One Patient with Sturge-Weber Syndrome and Stroke-Like Episodes: Our Experience with Acetylsalicylic Acid

Introduction: The association of cerebral leptomeningeal angioma and ipsilateral facial nevus flammeus in the territory of the first branch of the trigeminal nerve is known as the sporadic neurocutaneous disease Sturge-Weber syndrome (SWS). The cases with the absence of a facial angioma are usually considered to be variants of this syndrome. Among other frequent symptoms such as seizures, headaches, developmental delay, and glaucoma, stroke-like episodes are only sporadically reported associated features. There is no evidence-based therapeutic recommendation for this condition. A few case reports suggest that prophylactic treatment with low-dose acetylsalicylic acid (ASS) may prevent the neurological decline.

Case Report: This almost 11-year-old girl had uneventful early development. She was diagnosed in her 2nd year, after she had her first seizures consisting of right hemiconvulsions. No facial nevus was present at birth. The magnetic resonance imaging demonstrated unilateral brain involvement showing atrophy and calcifications in the left temporo-parieto occipital region, compatible with SWS. The neurological examination revealed no neurological signs. After the administration of valproate, the cessation of seizures was achieved. At the age of 8 years, she developed paroxysmal events with a different semiology. A few times per year she vomited, had moderate headache, and a stiff neck. A sudden onset of mild numbness of the right leg and disturbance in the visual field accompanied these episodes. No other symptoms occurred. We saw one habitual episode soon after the admittance in our center. All symptoms resolved during the following 24 hours. The electroencephalography performed during and after this attack showed no epileptic activity but regional slowing with complete resolution. The etiology of attack was presumed to be ischemic, so-called stoke-like episode and a prophylaxis with ASS (2 mg/kg/d) was initiated. Thereafter, the paroxysmal events stopped and have not recidivated in the past 18 months of follow-up.

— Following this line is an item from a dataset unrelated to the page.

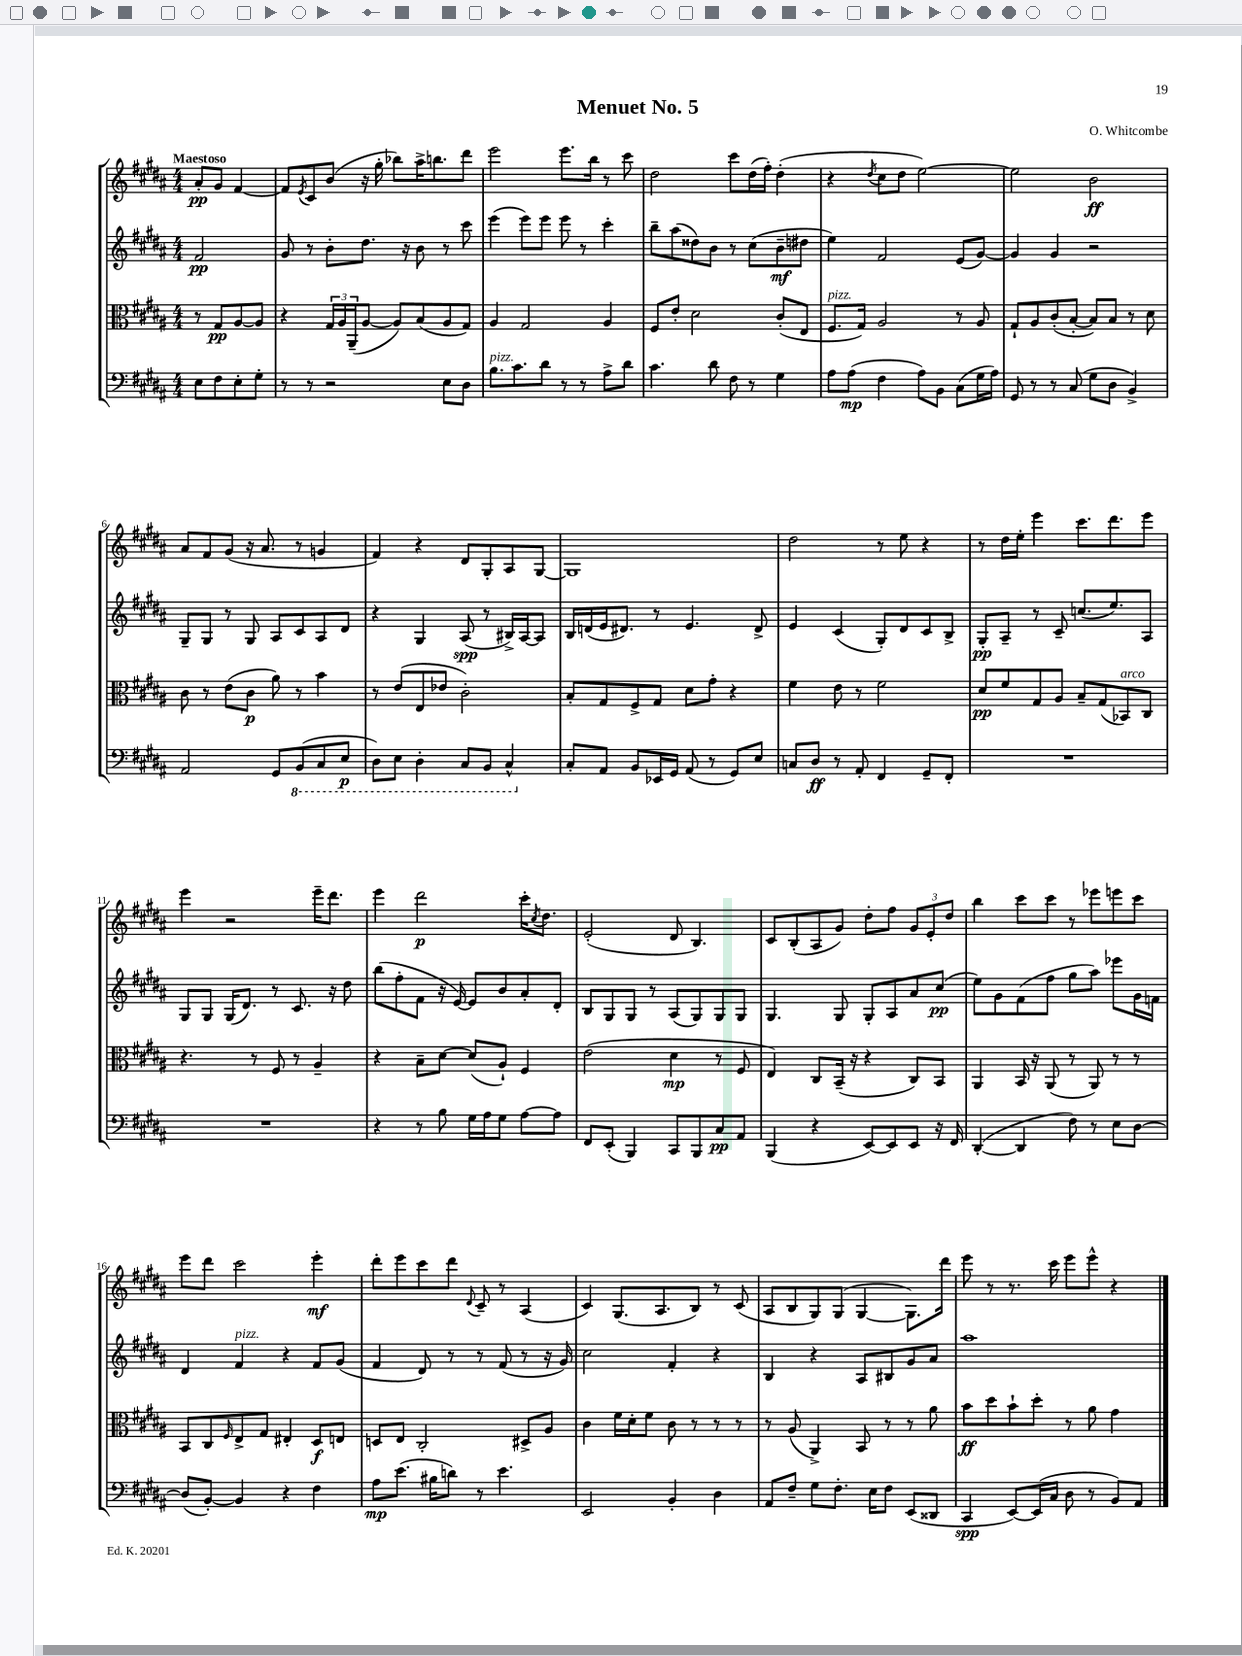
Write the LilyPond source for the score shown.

Conclusion: Early recognition and energetic therapy of symptoms remains a cornerstone in the management of SWS. ASS is potentially safe and effective prophylaxis of neurological deterioration in individuals with SWS, although its use in the pediatric population remains controversial disputed. In the absence of guidelines and randomized controlled trials, individual case reports increase the knowledge and clinical competence in confronting these patients.